Look at the mathematical side of this. Using 22, the age after a 4 year degree, as a baseline of working age, by 65 most people have worked around 43 years. Then they retire for on average 7-10 years. That means retirement is less than 25% of the career length, fairly easy to save and budget for that when you have worked four years for every one retired. Even saving 10-15%, with a little growth in investments, and a little cost-cutting in retirement, it can be made to work nicely for those who don’t encounter too many obstacles along the way.
Contrast that with retirement in my scenario, if I retire at 65, I’ll have 48 years of retirement to fund. That’s saving over a year of retirement costs for every year working. Add in future inflation, and without other shifts in the world, retirement at 65 isn’t possible.
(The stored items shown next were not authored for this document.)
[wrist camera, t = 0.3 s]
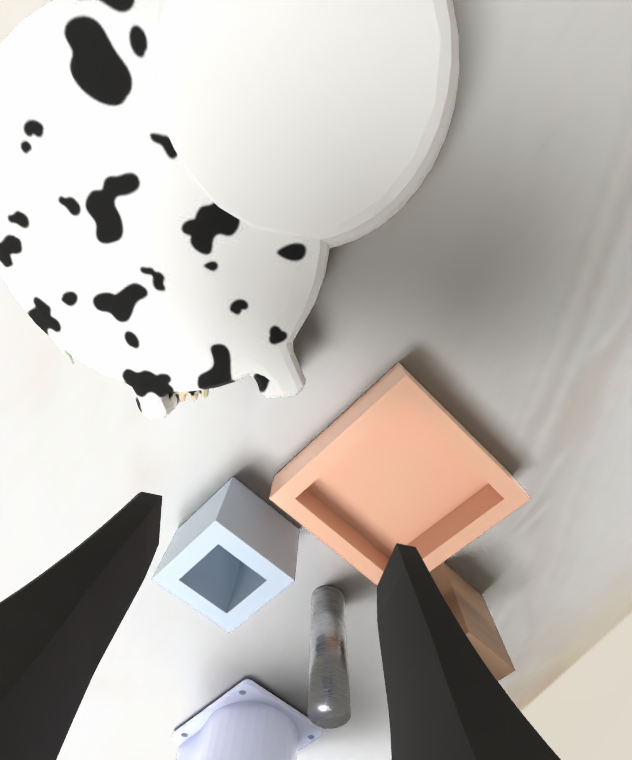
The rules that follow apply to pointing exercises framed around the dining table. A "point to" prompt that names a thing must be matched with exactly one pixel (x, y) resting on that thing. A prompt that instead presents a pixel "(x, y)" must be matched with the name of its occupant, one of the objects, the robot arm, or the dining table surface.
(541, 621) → the dining table surface
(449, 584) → the walnut block
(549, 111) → the dining table surface
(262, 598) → the slate block
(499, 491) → the tray
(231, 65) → the toy
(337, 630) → the pin
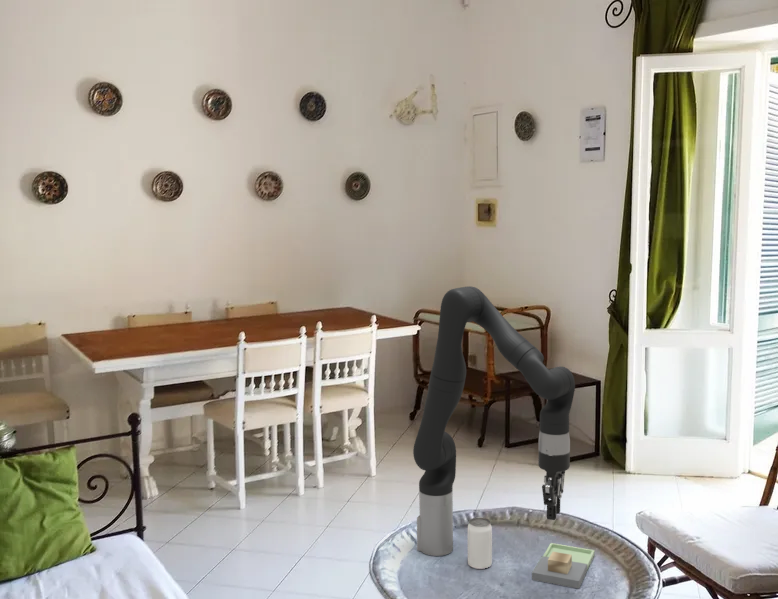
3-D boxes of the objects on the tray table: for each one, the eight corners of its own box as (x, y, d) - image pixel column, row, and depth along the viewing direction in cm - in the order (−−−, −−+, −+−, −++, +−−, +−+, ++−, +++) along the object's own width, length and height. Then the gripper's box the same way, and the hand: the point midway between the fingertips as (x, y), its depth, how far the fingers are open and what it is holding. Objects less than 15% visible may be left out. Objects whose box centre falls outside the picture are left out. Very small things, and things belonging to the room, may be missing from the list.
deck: (531, 579, 209) (531, 572, 209) (541, 563, 218) (541, 556, 218) (578, 588, 204) (579, 581, 204) (587, 571, 213) (587, 564, 213)
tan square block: (547, 570, 210) (547, 559, 209) (552, 562, 214) (552, 551, 214) (567, 574, 208) (567, 563, 207) (571, 565, 212) (571, 554, 212)
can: (491, 570, 214) (490, 527, 213) (466, 569, 216) (466, 525, 214) (492, 559, 221) (492, 517, 219) (468, 558, 222) (468, 515, 220)
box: (542, 562, 218) (542, 557, 218) (550, 547, 227) (550, 542, 227) (587, 570, 213) (587, 565, 213) (594, 555, 222) (594, 550, 222)
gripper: (546, 438, 207) (545, 503, 210) (531, 455, 194) (531, 524, 197) (575, 442, 204) (574, 507, 206) (562, 459, 191) (562, 529, 194)
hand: (553, 515), depth 202 cm, fingers open, 3 cm apart
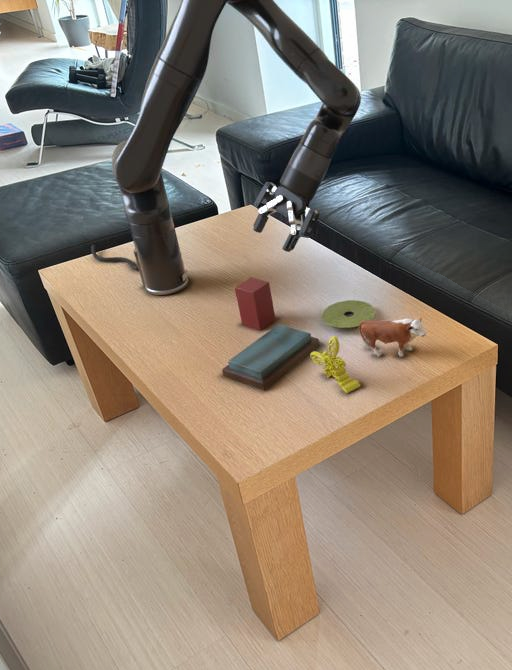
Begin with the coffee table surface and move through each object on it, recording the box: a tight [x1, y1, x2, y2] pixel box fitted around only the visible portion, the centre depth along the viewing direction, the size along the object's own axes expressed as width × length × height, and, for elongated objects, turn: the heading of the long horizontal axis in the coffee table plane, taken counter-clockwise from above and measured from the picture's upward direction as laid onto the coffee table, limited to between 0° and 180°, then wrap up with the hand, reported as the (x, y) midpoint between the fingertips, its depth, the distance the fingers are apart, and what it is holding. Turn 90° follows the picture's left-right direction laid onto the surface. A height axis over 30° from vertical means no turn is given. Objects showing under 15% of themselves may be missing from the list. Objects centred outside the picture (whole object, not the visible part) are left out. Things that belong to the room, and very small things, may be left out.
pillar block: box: [234, 276, 276, 331], centre depth 153 cm, size 5×5×9 cm
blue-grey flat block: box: [221, 323, 320, 391], centre depth 142 cm, size 10×17×3 cm, turn 151°
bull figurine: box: [358, 317, 427, 358], centre depth 142 cm, size 4×13×8 cm, turn 78°
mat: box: [321, 299, 376, 329], centre depth 154 cm, size 11×11×2 cm
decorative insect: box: [309, 335, 361, 394], centre depth 135 cm, size 13×3×10 cm
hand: (271, 241), depth 154 cm, fingers open, 8 cm apart
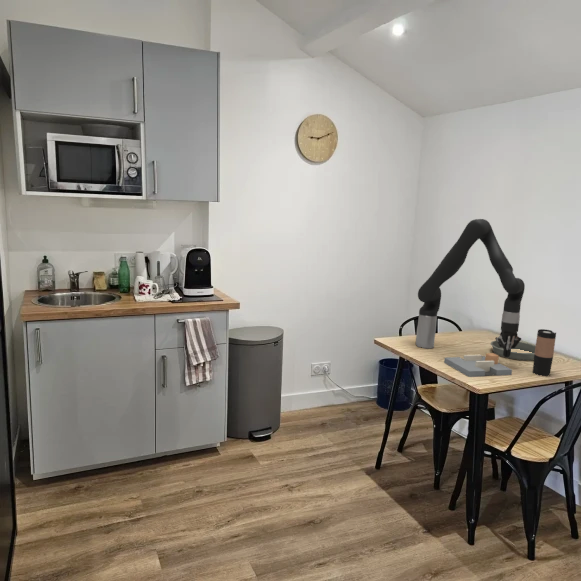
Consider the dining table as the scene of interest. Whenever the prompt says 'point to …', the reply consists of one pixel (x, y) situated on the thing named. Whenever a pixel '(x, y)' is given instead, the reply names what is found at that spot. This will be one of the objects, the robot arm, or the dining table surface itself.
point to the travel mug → (544, 352)
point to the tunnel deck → (477, 366)
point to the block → (492, 357)
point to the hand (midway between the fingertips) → (506, 356)
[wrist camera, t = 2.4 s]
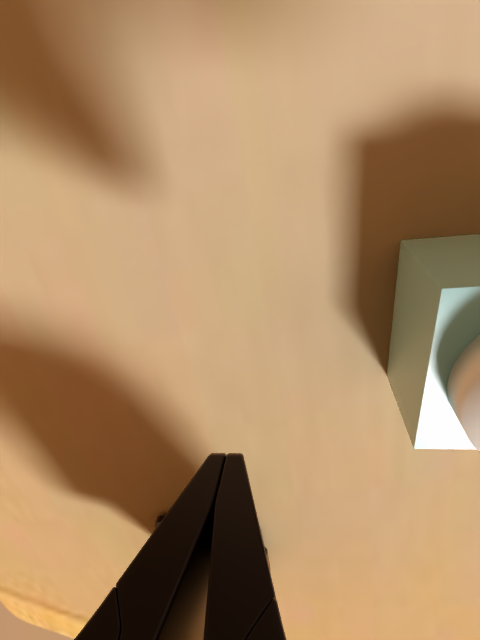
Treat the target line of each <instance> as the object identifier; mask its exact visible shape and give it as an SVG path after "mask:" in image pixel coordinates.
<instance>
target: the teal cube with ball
mask: <svg viewBox="0 0 480 640" xmlns="http://www.w3.org/2000/svg"><path fill="white" fill-rule="evenodd" d="M387 377H388V380H389V382H390V385H391V388H392V391H393V393H394V396H395V399H396V401H397V404H398V407H399V410H400V412H401V415H402V418H403V420H404V423H405V426H406V428H407V431H408V434H409V437H410V439H411V442H412V445H413V447H414V449H477V450H478V451H479V452H480V234H471V235H459V236H446V237H434V238H422V239H410V240H401V243H400V253H399V262H398V272H397V282H396V292H395V301H394V311H393V321H392V331H391V341H390V350H389V360H388V370H387Z"/></svg>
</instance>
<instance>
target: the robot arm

That means that a different outlook is needed. Let’s discuss that:
- To have a similar retirement to current retirees, a 4:1 ratio of working years to retirement for an expected life span of 113 would require me to work until 95. This assumes I work a typical job, and the calculation doesn’t include the compounding of investments growing to a point where they make more than working for a salary, which could happen earlier as 50 years of investment growth is a long time.
- Looking through an alternate option, it might be that the new model of retirement means spending decades working and saving until opening some sort of business that can run and generate income in perpetuity. Then and only then, can someone retire.
For many, retirement decisions influence their career choices. These two thoughts are just something to think about.